I need to develop a deodorant cap padlock!
He can’t buy his own?!
Stock up on his deodorant! I keep a supply of male/boy supplies stocked under each sink in the house, along with toothbrushes, shampoo and razors. I don’t want to share anything in the bathroom with my husband or my boys! I buy in BULK!!
I don’t see the big deal. We do that all the time.
Apparently, so does my husband. 🙂
Are married to the same man?! Mine doesn’t just put it on his pits tho….
What?! Where else does he put it?!
Some men sweat “down there” and they apply gold bond or deodorant to prevent chafing. I’m sure you’re sorry you asked ;).
Yuck 🙁
You are a retard!! God forbid he goes down on you! You would probably freak out or just be grossed out! Either way your an idiot!

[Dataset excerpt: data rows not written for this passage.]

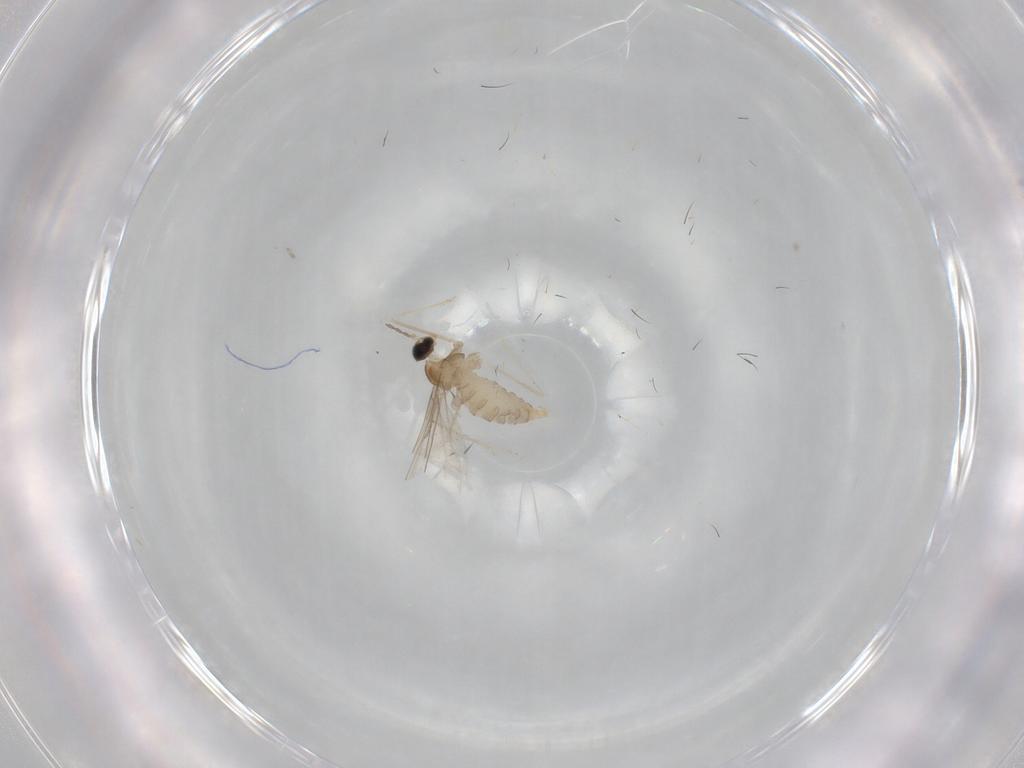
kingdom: Animalia
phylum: Arthropoda
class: Insecta
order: Diptera
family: Cecidomyiidae
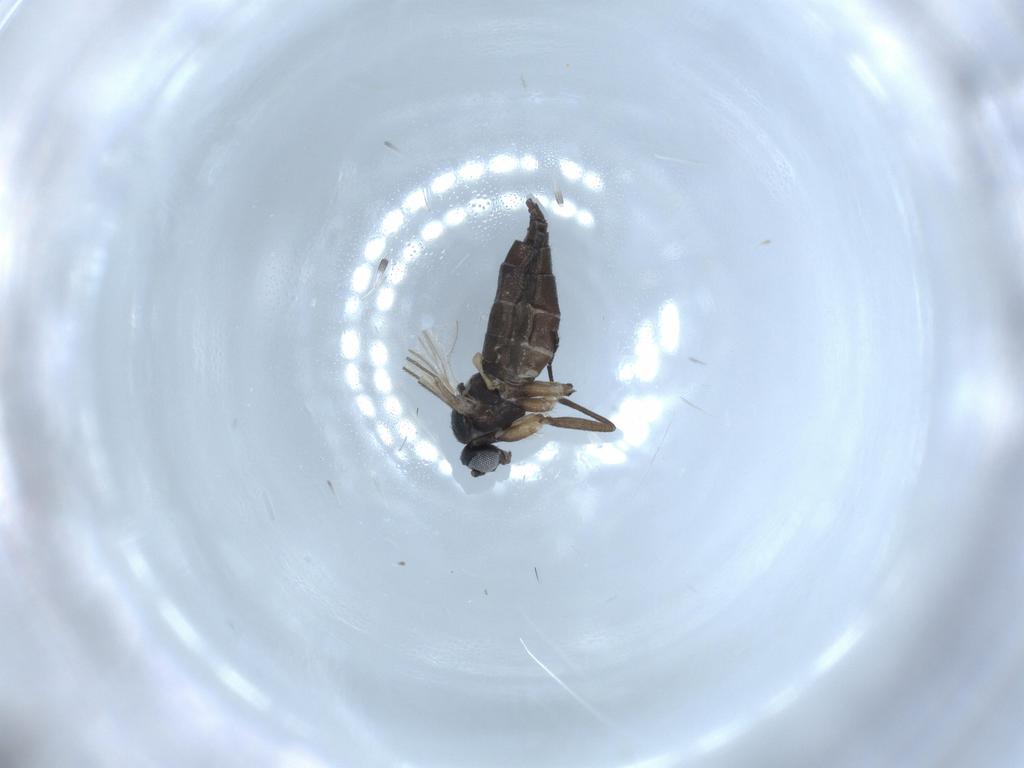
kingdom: Animalia
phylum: Arthropoda
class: Insecta
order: Diptera
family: Sciaridae
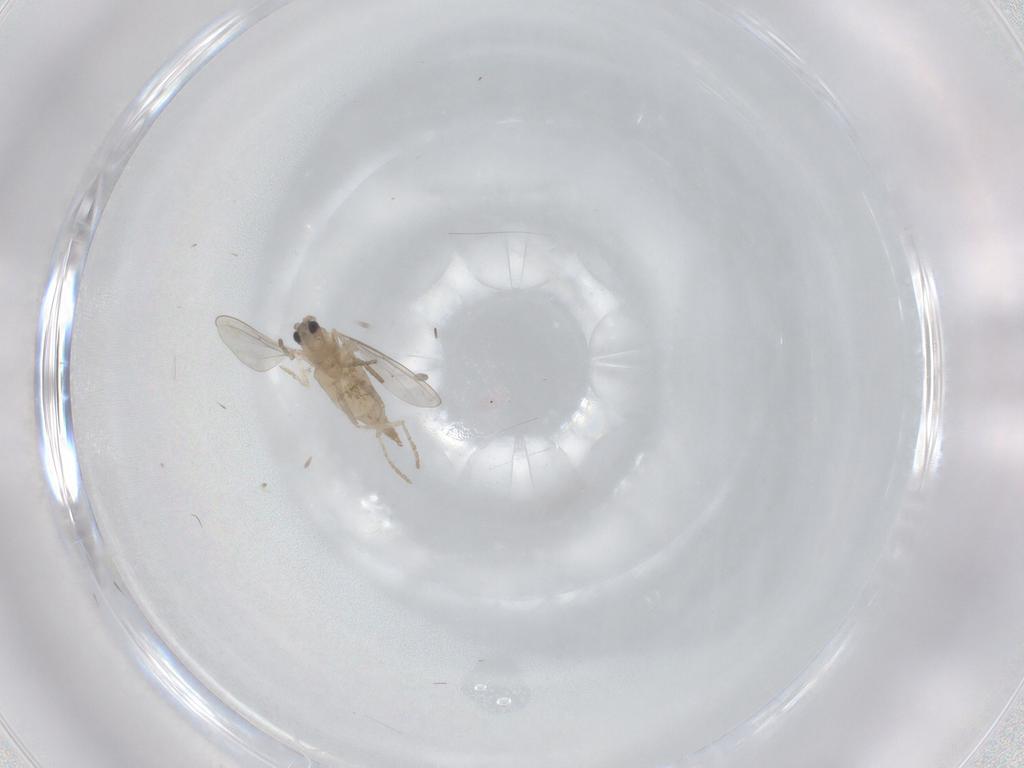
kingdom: Animalia
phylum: Arthropoda
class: Insecta
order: Diptera
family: Cecidomyiidae
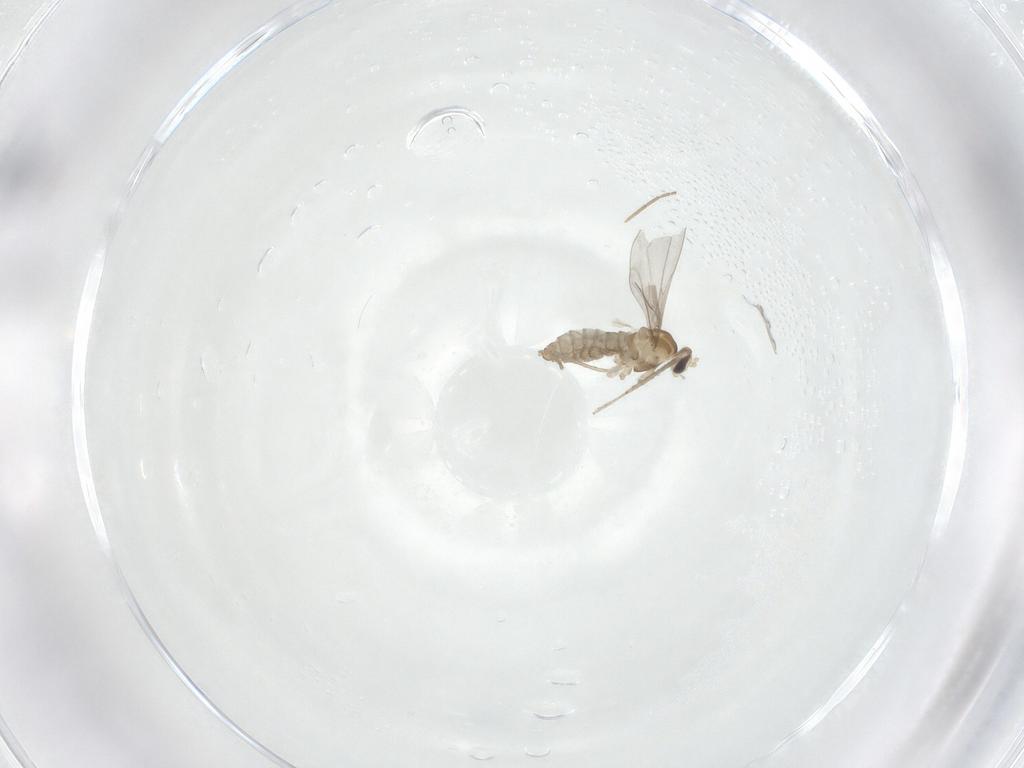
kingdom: Animalia
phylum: Arthropoda
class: Insecta
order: Diptera
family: Cecidomyiidae
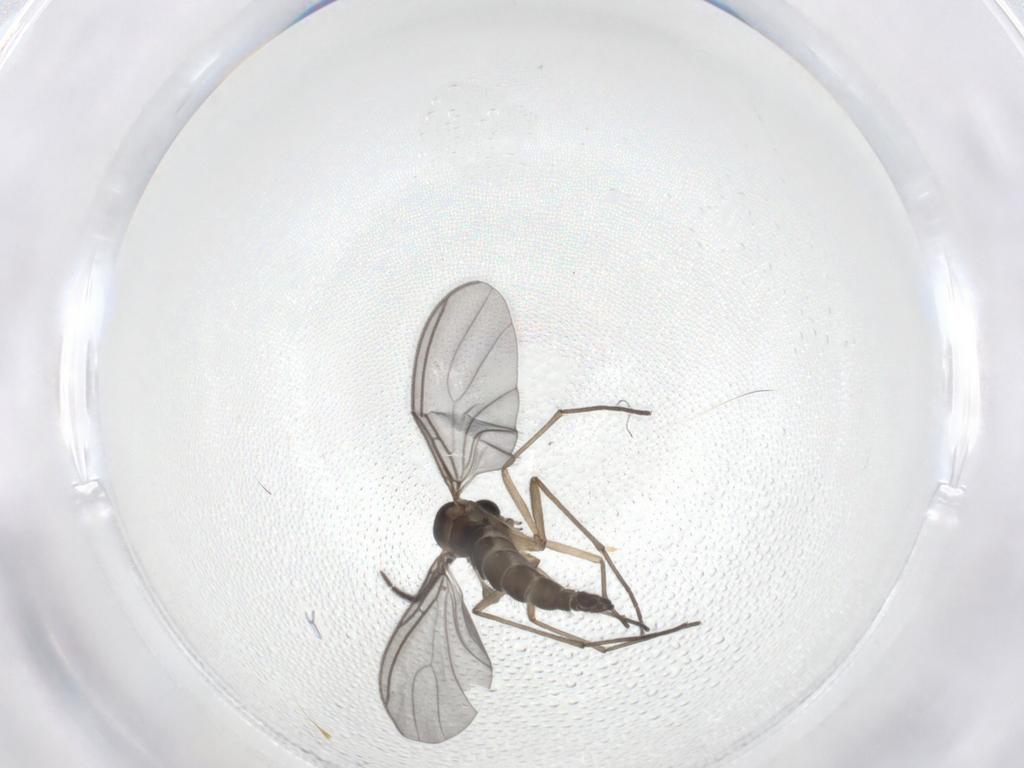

We share deodarant. I don’t see what the big deal is. It’s applied after the shower.
Yup my fiancee did that too. I told him the same thing and he did use it until it was gone! Stick to your guns or put a lock on your bathroom drawer.
My hubby is a little bit of a germ freak and is totally grossed out by the idea of sharing deoderant with me. HOWEVER. Toothbrushes? Different story. On our honeymoon I dropped my toothbrush on the bathroom floor and he promptly pounced on it and tossed it in the trash before I could rescue it. I indignantly announced “Well then let’s go to the resort store and I’ll just get a new toothbrush.” His response? “Everything in there is so overpriced! No way. We’ll just share mine.” WHAT? No. Ew. Gross. I AM NOT USING YOUR TOOTHBRUSH. Then he says “Babe…we’re married…” Ugh, I guess he had a point. I put up with sharing a toothbrush for a few days. But never again. He has his quirks, I have mine. We don’t ask questions. We just go with it. LOL
🙂
I had a bf and we shared deodorant because we both liked different smells. His favorite was actually a Donna Karen for women.
Armpits aren’t that gross unless you don’t wear deodorant.